## EXERCISE
Update the records below by changing every "latitude" to "lat" and keeping everything else the same. Leave the pictures out of your answer.
━━━━━ DATA FOR PROCESSING ━━━━━
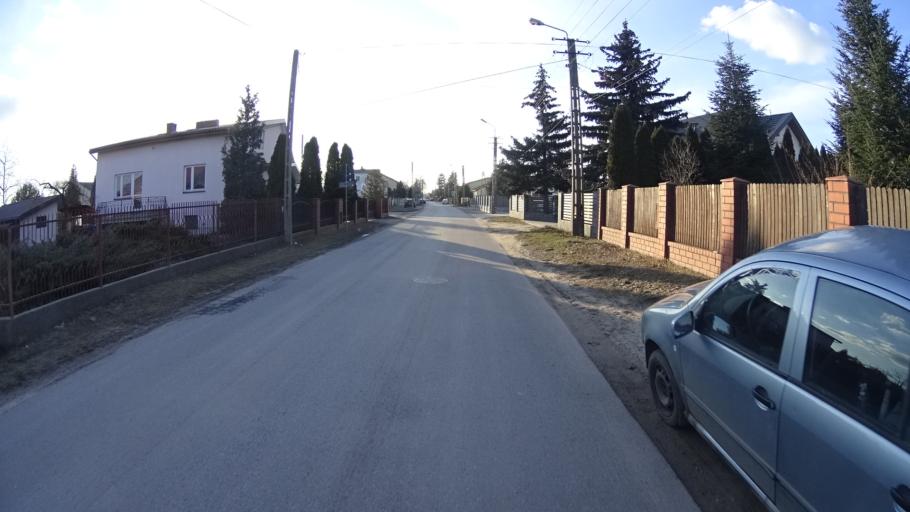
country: PL
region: Masovian Voivodeship
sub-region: Powiat warszawski zachodni
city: Truskaw
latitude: 52.2593
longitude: 20.7598
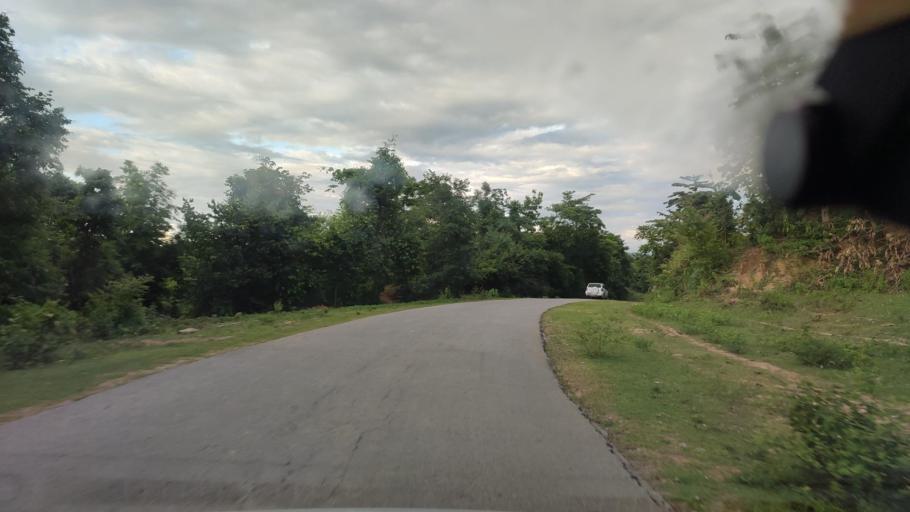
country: MM
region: Mandalay
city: Nay Pyi Taw
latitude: 19.9977
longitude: 95.9273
━━━━━
## FINAL ANSWER
country: PL
region: Masovian Voivodeship
sub-region: Powiat warszawski zachodni
city: Truskaw
lat: 52.2593
longitude: 20.7598
country: MM
region: Mandalay
city: Nay Pyi Taw
lat: 19.9977
longitude: 95.9273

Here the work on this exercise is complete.